Todd Webb

Todd Web (1905-2000) was one of those photographers i’ve known about for a long time, and have admired pictures by, but never got to really find out more about him and his work. I was reminded about him a few days ago in a feature about his New York photographs on the Lens blog.

There are plenty of places you can read about his life story, and he certainly lived through interesting times and was certainly one of the better photographers inspired by the work of people like Edward Weston and those others who turned away from pictorialism to a sharp and detailed modernistic approach in the 1920s and 30s. He very much moved in the circles of those better known than he was, from being in the same Detroit camera club as Harry Callaghan when he first became seriously involved in photography in 1938, and completed a ten-day workshop with Ansel Adams in 1940 before serving as a US Navy photographer in World War II.

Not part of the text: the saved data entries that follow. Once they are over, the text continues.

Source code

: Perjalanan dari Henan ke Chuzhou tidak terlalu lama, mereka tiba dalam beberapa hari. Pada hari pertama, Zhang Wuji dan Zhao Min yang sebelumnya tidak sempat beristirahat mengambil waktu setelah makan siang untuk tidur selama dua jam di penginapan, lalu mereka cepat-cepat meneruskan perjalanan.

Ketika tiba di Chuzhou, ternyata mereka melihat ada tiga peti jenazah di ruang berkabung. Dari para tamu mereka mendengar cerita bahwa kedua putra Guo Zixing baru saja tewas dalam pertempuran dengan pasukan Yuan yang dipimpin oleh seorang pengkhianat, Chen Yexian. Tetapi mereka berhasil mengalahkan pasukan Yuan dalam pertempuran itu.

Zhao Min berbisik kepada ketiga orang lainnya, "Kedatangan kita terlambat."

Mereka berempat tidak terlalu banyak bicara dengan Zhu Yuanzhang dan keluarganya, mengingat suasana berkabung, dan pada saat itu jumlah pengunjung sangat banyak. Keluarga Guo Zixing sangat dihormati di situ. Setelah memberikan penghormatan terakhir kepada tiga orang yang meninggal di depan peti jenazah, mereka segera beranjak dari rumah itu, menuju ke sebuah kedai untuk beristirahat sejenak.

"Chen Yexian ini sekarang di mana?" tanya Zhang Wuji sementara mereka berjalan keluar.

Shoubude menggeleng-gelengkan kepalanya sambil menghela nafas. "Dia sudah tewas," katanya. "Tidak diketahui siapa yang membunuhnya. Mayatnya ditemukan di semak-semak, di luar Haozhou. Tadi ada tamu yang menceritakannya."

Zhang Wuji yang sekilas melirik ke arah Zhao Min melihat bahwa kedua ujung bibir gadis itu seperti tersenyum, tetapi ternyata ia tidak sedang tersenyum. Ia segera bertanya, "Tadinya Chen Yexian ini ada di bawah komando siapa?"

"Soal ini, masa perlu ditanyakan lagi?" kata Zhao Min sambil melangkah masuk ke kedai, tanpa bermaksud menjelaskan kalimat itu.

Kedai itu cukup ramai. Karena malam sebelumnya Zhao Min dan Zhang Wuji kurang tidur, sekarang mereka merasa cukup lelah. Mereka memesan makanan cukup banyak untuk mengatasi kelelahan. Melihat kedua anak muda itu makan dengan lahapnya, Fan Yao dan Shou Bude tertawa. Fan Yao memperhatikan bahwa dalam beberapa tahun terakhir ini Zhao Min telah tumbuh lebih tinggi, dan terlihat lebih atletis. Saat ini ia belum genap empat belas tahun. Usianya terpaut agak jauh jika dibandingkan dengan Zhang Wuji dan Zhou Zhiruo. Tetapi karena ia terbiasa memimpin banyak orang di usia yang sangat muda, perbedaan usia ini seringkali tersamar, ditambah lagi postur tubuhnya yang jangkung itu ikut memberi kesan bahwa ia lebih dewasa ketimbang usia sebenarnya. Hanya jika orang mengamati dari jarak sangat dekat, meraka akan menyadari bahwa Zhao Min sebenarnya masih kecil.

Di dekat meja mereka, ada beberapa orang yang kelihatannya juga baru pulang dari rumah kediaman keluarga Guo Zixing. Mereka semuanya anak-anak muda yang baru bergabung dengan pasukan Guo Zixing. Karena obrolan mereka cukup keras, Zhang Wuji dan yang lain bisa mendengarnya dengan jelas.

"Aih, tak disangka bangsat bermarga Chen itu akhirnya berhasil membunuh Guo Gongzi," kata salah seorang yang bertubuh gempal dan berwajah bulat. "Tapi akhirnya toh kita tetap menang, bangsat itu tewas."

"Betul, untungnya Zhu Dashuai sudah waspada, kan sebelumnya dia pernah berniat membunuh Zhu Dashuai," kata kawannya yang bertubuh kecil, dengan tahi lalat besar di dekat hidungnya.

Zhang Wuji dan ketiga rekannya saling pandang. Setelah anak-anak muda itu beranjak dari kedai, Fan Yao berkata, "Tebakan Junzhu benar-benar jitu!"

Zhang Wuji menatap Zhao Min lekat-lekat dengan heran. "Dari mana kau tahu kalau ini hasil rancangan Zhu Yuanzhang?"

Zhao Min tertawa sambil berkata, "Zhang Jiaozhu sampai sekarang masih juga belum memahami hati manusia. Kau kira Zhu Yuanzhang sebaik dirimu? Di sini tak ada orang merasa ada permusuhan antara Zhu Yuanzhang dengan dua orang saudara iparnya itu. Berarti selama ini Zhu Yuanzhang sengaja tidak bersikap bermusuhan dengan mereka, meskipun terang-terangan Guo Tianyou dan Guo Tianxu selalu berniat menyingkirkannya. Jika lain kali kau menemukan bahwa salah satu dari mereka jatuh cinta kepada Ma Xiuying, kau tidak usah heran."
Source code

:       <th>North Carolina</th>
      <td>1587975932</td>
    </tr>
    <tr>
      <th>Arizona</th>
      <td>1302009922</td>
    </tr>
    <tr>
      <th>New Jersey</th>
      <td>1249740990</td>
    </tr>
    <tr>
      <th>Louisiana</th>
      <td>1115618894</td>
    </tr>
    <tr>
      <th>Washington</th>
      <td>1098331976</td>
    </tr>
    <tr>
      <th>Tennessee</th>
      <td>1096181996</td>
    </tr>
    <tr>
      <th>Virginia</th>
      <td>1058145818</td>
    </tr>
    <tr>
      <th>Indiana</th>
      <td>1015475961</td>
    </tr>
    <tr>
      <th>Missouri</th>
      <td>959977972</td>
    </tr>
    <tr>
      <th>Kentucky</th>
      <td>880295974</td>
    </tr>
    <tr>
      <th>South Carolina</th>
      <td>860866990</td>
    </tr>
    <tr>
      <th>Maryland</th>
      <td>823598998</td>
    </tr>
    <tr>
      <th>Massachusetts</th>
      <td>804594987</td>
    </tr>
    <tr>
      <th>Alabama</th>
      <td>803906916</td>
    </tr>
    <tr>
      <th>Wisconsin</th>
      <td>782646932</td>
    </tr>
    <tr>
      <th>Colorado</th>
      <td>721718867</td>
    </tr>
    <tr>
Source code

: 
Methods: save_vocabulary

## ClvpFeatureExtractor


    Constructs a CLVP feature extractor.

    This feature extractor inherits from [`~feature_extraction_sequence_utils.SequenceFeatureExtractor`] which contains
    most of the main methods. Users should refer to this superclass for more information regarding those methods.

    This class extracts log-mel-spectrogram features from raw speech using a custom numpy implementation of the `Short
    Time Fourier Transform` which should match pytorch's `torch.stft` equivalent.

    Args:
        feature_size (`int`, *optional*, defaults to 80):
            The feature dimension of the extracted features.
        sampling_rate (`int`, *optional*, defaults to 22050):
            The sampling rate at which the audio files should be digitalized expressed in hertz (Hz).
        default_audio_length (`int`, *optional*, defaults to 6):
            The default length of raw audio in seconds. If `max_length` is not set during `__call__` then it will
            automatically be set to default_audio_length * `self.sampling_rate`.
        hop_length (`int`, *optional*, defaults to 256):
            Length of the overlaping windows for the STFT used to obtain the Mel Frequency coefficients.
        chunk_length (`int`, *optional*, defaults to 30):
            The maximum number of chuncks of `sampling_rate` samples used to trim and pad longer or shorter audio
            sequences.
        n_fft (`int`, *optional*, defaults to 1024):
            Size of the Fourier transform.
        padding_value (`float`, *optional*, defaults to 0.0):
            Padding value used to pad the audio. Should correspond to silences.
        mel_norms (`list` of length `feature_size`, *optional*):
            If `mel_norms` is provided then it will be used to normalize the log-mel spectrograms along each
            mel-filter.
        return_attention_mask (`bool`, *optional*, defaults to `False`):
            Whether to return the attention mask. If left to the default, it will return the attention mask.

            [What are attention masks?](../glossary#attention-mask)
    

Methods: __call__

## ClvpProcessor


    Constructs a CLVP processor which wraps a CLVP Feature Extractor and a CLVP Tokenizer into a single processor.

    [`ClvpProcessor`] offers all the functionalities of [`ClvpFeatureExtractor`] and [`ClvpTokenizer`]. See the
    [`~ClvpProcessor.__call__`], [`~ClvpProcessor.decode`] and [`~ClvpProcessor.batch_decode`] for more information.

After war service he moved to New York at the start of 1946 to be a professional photographer, sharing an address with Callaghan. He became friends with the aging Alfred Stieglitz and his partner Georgia O’Keefe, who introduced him to other leading names in photography at the time, including Beaumont and Nancy Newhall. Webb got a part-time job at the Museum of the City of New York, documenting their collection one day a week, and Beaumont, then head of the photography department at MoMA, persuaded the MCNY to put on a show of Webb’s personal work in 1947.

Now, 70 years later, Webb has another show there, A City Seen from April 20 – September 4, 2017, as well as one at the Curator Gallery in NY’s Chelsea. The MCNY show is said to be the first major gallery show of his work since his 1947 show there.

Just as he was becoming well known as a photographer in New York, working for Fortune magazine where Walker Evans was Staff Photographer (Webb said he tried hard to make  his work not too much like that of Evans), and for Roy Stryker at Standard Oil, Webb left for Paris, where he got married to an American woman and lived for the next four years, producing some of his best photographs. Moving back to New York, he got Guggenheim fellowships in both 1955 and 1956 to photograph along the trails taken by the US pioneers traveling west. In the 1960s he moved to Santa Fe, and made a number of pictures of Georgia O’Keefe, published as Georgia O’Keeffe: The Artist’s Landscape.

In the 1970s he lived with his wife for some years in Provence, and for a briefer period in Bath, England, finally moving to Maine, where he lived and worked until his death in 2000. Webb was driven by his love of photography and apparently spent his time pursuing images rather than promoting his career, and his work – as you can see from the links below, deserves to be better known.

Todd Webb – ICP has a good selection of his work on-line.
Todd Webb Archive – work from New York, Paris and O’Keefe.
Gothamist has an informative interview with the curator of his NY show at the Curator Gallery April 20-May 20 2017.
Fortune Magazine  has a good feature about his two current shows in NY.